The infrastructure challenge can be tackled with more innovative means than bricks and mortar alone. Stanford University has piloted a blended learning initiative offering online videos combined with classroom based learning. Innovations such as these can accommodate more students and reduce the dependency having bums on seats in classrooms, thus offering more cost effective and accessible channels of learning. With blended learning, student performance can be effectively monitored and teaching personalised for students. Early interventions can be offered to students who are not coping with either the workload or the material.

This can positively influence the very low graduation rate of 15 percent among undergraduate students in South Africa. At Purdue University in the United States, students who enrolled for blended technology had a 21 percent higher graduation rate. For innovations like these to bear fruit, internet connectivity must be ubiquitous and affordable.

Universities may also reconsider their service delivery models, with many functions duplicated across faculties and schools, functional areas and departments. Serious consideration should be given to shared services where cost benefits will immediately be recognised. A simple move away from paper based administration and assignment submissions will mean a significant saving in paper, printing and postal costs too. For instance, one of South Africa’s largest universities reportedly spent R240 million on printing and R80 million on delivery - a cost that could be dramatically reduced through digitalisation.

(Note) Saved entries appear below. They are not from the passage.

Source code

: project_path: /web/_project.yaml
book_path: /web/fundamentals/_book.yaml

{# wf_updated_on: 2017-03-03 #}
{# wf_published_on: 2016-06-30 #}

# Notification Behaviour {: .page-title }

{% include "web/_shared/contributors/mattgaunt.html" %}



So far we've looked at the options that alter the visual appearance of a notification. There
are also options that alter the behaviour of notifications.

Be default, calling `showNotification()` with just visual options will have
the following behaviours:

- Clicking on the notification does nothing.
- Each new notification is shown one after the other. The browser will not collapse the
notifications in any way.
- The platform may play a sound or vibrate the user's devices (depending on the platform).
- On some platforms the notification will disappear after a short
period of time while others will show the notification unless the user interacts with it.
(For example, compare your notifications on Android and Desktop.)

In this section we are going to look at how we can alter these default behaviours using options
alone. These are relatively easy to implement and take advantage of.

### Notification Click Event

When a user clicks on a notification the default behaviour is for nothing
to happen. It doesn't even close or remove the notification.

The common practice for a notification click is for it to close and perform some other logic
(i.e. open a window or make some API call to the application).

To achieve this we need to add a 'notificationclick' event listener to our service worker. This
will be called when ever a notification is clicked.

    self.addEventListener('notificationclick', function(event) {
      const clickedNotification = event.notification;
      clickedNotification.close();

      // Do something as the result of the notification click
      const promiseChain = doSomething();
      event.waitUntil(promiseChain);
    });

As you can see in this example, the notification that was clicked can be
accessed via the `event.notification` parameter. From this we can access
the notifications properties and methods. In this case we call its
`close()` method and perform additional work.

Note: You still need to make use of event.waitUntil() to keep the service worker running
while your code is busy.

Just as iTunes®, Netflix, Kindle, and other innovations have disrupted the music and media industries, new developments are starting to impact higher education at its core. In much the same way these technologies and business models changed the way we interact with and consume everything from books and television to movies and other media, so, too, can we expect them to disrupt education. Deloitte University’s “Reimagining Higher Education” report in 2014 found that 70% of US students were already undertaking tertiary education through a non-traditional, digitalised or online source.

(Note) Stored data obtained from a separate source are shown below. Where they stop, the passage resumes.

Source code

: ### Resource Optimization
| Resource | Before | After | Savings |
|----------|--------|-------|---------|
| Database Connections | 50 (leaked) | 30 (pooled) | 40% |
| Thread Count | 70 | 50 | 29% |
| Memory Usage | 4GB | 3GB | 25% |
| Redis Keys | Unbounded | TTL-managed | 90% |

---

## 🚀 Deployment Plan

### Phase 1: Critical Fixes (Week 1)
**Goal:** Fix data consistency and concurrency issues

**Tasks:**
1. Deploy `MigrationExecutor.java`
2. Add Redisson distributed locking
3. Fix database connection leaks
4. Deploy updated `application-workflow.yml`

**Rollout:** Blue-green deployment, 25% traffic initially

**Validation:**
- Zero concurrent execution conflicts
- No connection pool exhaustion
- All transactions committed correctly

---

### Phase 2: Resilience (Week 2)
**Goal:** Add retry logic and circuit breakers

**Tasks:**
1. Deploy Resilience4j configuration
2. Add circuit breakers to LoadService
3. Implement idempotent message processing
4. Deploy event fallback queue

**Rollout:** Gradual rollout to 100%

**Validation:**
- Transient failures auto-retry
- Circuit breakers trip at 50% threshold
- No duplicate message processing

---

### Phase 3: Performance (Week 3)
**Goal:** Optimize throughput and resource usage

The Heher Commission recommended a cost-sharing model of government guaranteed income-contingent loans (ICL). Through this model commercial banks issue government guaranteed loans to students and it is repaid after graduation once a specific income threshold is attained.

However, with student debt levels of over R700 million at eight of our largest universities alone, it is untenable for the most vulnerable youth to be caught in a cycle of debt at the very starting line of their careers. With the excessively high unemployment rate, the risk to the government who bears the secondary liability in the recommended ICL model is extensive.

If private citizens elect to contribute to free education - which does not take the form of a loan - in their personal capacity, an option exists to co-ordinate collections through SARS. Cognisant of the ostensible trust deficit that exists between the public and private sector, this fund would need to be independently managed and transparently administered by a board composed of competent public and private sector individuals.

For example, the income tax rate has recently increased by three percent for the highest earning individuals. Private citizens might elect to donate a portion of their income to this external fund. If all 19 million individual taxpayers opt for a similar contribution ranging from between R550 – R1000 a year, this would equate to a pot of over R10 billion that can be contributed towards the cost of higher education. Similarly, if the one million tax paying companies donate just R1000 per year, they will contribute a further R1 billion to this independent fund.

Another avenue that can be explored is crowd funding and this can be achieved thorough utilizing a trusted platform where people across the world could fund students. We should consider afore-mentioned best practices, as we are not alone in seeking ways to provide affordable education. This will bring us a step closer to realising free higher education without negatively impacting economic growth. Free education needs a collaborative effort.